- **REQUIREMENT 1**: Decide whether each statement agrees with the text: (a) the Wellington orientation lasts three days; (b) each whale tail sculpture was decorated by a local artist; (c) at night Misty often sits facing the people in the tub. Answer yes or no, quoting the deciding words.
- **REQUIREMENT 2**: Using the text, explain why Misty's distance from the hot tub suits her.

- **TEXT**:
----------
My first official duty? Get on a plane to Wellington for a 3-day orientation. Koru Club, here I come!

Close enough but not too far

Everyone involved in this picture is exactly as close to the hot tub as they want to be. I’m in it of course, and Misty is able to doze (meditate?), keep tabs on us, or spring up to chase a bird, all without fear of getting splashed.

When we are in the tub at night, Misty often sits with her back to us, as if guarding the perimeter.

A whale of a tail tale

These whale tail sculptures have been scattered around Auckland the past few months. Each is decorated by a local artist, and each has a story.

(I will say in passing that until this exhibit, a whale tail in my mind was something that occasionally appears below a tramp stamp. But clearly the world – or at least Auckland – has moved on from such puerile and sexist thinking.)
----------
- **Stored data**:
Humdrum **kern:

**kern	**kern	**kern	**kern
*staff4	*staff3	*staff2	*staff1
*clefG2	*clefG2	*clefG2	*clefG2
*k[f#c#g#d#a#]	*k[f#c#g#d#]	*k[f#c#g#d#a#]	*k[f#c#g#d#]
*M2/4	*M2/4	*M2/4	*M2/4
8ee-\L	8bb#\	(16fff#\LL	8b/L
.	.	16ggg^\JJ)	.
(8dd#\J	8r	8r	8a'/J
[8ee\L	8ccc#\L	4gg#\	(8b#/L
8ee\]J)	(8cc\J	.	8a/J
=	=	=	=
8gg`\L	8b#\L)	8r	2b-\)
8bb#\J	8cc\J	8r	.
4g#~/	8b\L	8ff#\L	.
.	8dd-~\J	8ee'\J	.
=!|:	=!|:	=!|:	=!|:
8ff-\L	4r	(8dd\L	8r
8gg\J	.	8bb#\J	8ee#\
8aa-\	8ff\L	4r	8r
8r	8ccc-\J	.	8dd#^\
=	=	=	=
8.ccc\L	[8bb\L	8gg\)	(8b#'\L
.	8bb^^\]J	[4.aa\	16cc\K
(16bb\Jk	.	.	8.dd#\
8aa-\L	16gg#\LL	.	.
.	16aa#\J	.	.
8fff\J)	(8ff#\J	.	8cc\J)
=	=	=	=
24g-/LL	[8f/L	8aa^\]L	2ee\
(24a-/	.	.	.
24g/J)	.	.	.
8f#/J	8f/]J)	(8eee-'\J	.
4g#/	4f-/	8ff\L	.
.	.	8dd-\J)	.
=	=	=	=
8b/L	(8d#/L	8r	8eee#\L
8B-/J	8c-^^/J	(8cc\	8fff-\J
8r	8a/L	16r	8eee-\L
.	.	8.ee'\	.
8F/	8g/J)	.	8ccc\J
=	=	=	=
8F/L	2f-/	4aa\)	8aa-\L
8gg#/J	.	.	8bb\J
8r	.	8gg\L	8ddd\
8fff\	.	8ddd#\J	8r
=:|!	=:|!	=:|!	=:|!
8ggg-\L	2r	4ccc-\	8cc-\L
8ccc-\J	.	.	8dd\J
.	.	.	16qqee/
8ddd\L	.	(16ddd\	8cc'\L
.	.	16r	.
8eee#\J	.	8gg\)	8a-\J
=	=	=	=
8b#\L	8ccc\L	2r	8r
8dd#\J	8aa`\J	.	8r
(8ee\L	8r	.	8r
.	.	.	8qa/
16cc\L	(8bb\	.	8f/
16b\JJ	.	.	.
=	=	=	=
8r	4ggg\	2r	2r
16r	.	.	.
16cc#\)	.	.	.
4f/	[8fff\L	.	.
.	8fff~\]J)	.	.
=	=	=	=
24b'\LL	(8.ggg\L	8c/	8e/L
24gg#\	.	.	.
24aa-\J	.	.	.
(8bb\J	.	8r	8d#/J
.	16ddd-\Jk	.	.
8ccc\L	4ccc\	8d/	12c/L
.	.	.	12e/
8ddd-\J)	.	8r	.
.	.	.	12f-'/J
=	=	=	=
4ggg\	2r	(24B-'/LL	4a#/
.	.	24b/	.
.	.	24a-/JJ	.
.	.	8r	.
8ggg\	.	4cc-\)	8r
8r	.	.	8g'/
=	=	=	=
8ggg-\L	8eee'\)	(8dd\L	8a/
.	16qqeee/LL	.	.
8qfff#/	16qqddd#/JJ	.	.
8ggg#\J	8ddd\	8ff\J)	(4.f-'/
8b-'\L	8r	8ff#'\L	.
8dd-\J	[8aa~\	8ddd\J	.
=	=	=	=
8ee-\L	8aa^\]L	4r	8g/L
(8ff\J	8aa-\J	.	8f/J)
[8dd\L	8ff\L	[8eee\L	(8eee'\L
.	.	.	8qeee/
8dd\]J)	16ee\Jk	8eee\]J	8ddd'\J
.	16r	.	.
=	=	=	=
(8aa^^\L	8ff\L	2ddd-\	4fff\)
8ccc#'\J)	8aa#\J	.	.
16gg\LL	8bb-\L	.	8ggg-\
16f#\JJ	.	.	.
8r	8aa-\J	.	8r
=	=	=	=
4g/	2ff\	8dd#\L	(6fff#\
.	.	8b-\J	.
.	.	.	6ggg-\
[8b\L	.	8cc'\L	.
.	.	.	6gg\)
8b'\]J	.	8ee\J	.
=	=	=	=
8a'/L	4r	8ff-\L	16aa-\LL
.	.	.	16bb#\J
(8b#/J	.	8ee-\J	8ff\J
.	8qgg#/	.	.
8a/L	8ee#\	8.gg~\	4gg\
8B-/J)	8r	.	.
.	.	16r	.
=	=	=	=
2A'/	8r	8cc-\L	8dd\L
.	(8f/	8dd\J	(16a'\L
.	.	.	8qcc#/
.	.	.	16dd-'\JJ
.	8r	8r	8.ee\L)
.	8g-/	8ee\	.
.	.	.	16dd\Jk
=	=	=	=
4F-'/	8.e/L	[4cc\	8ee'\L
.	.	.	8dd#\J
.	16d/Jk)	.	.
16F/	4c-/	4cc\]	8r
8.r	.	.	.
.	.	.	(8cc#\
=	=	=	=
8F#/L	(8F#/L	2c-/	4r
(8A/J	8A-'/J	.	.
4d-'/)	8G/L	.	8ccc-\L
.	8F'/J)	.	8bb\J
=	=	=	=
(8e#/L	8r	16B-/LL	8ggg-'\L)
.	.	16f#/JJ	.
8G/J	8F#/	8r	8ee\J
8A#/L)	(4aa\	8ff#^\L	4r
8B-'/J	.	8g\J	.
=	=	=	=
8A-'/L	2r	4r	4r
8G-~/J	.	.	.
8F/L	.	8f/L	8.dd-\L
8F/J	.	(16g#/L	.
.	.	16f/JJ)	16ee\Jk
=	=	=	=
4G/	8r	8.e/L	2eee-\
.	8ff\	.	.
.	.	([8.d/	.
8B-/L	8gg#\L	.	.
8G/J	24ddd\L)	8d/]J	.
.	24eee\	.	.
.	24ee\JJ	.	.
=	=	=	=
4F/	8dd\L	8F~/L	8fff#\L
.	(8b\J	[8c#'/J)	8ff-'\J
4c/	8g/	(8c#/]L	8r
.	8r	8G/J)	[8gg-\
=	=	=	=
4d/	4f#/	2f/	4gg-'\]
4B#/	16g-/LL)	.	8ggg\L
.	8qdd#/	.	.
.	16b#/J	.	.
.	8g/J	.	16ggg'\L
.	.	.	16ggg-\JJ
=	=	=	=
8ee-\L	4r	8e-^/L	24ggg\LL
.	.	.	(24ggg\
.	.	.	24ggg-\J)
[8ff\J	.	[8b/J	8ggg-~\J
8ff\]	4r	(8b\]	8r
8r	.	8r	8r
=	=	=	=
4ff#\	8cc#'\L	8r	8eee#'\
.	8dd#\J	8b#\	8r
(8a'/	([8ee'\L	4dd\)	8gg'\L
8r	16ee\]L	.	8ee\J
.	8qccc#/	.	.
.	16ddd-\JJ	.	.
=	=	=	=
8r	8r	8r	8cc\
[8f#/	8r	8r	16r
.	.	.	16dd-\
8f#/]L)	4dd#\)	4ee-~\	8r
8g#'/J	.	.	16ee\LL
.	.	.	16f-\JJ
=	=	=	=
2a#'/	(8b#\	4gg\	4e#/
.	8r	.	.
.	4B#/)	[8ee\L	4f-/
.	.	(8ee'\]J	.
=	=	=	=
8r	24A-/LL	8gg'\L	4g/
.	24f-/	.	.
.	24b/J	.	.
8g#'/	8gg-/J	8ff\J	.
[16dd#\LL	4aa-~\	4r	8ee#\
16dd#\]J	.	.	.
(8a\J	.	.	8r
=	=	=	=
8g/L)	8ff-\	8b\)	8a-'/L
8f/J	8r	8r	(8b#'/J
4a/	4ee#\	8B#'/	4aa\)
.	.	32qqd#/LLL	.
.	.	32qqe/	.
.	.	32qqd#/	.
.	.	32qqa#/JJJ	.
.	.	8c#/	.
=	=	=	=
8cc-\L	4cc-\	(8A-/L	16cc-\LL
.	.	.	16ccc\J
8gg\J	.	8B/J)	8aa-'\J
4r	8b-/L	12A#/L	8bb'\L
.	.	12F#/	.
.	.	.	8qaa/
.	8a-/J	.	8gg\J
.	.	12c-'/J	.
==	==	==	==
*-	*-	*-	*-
----------
- **EXERCISE ANSWER 1**:
(a) Yes: "Get on a plane to Wellington for a 3-day orientation."
(b) Yes: "Each is decorated by a local artist, and each has a story."
(c) No: "Misty often sits with her back to us, as if guarding the perimeter."

- **EXERCISE ANSWER 2**: Misty is exactly as close to the hot tub as she wants to be. From there she can doze, keep tabs on the people in it, or spring up to chase a bird, all without fear of getting splashed.